Lawyers for the boy will be in court Tuesday seeking an interim mandatory injunction requiring the Calgary Health Region to continue his treatment.
The boy, from the Siksika First Nation east of Calgary, suffers from a rare disease called Hurler-Schele Syndrome caused by the lack of an enzyme called a-L-iduronidase. He was part of an international drug trial for the past three years which allowed him access to Aldurazyme, but the trial has been completed.
The treatment, which costs $17,000 per week, is not covered by the First Nations and Inuit Health Branch of Health Canada. The federal government is reviewing whether the drug should be covered by health care.
Mackenzie has already lost half of his sight and hearing, but with the treatment, he could live a relatively normal life and attend school. The disease is ultimately fatal.

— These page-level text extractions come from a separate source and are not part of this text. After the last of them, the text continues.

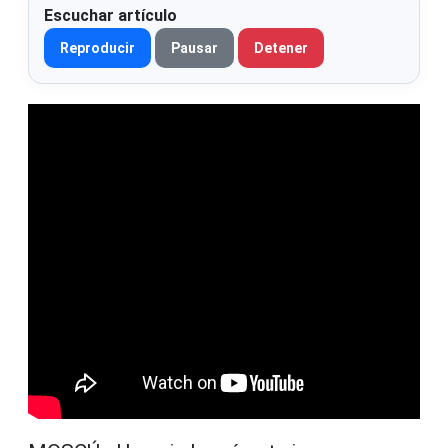
Escuchar artículo
Reproducir
Pausar
Detener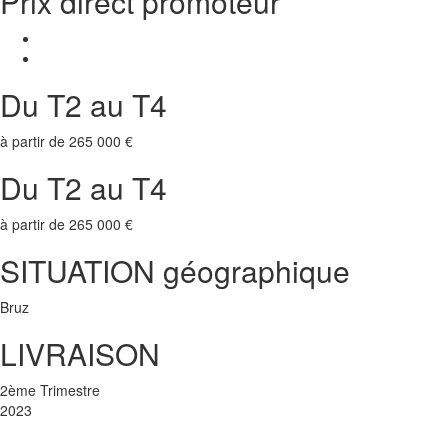
Prix direct promoteur
Du T2 au T4
à partir de
265 000 €
Du T2 au T4
à partir de
265 000 €
SITUATION géographique
Bruz
LIVRAISON
2ème Trimestre
2023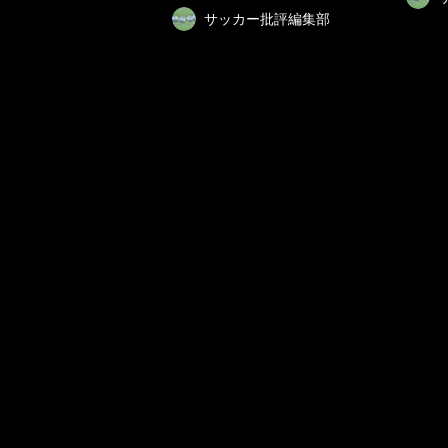
サッカー批評編集部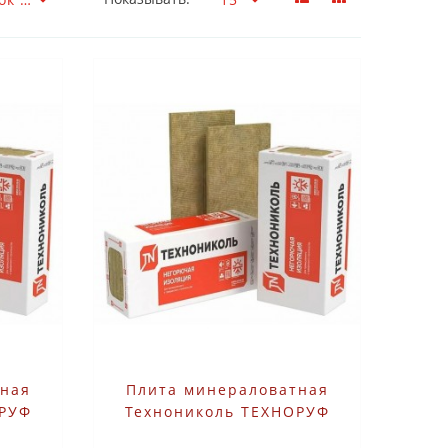
тная
Плита минераловатная
ОРУФ
Технониколь ТЕХНОРУФ
мм 3
ПРОФ 1200х600х120 мм 2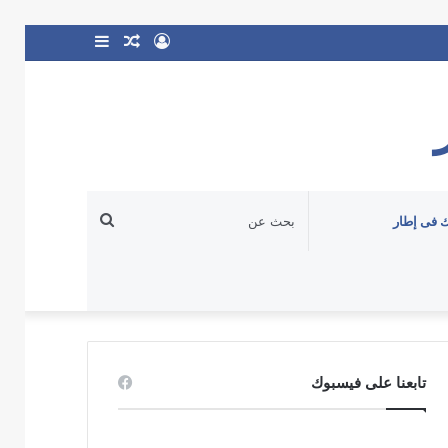
تسجيل
مقال
إضافة
الدخول
عشوائي
عمود
جانبي
بحث
 فى إطار
عن
تابعنا على فيسبوك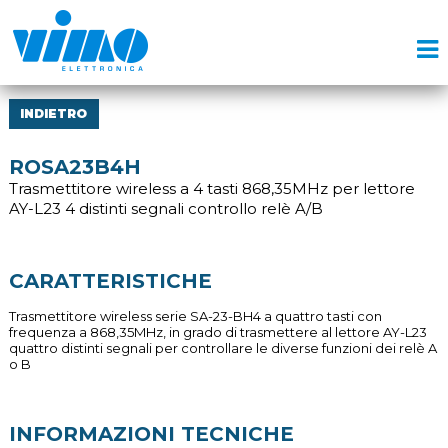
INDIETRO
ROSA23B4H
Trasmettitore wireless a 4 tasti 868,35MHz per lettore
AY-L23 4 distinti segnali controllo relè A/B
CARATTERISTICHE
Trasmettitore wireless serie SA-23-BH4 a quattro tasti con
frequenza a 868,35MHz, in grado di trasmettere al lettore AY-L23
quattro distinti segnali per controllare le diverse funzioni dei relè A
o B
INFORMAZIONI TECNICHE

Conservative MP Diane Ablonczy said Mackenzie should get access to the medication immediately and there should not be a political squabble.
“You shouldn’t hold a kid hostage to some sort of bean-counting test,” Ablonczy said in Calgary.
“It’s not about ‘we would-they would’ – it’s common sense,” she said. “The kid needs medication, the kid’s been on medication, the medication is being ripped away. Why? Because some tests have to be done by bureaucrats? None of that makes sense to anybody.”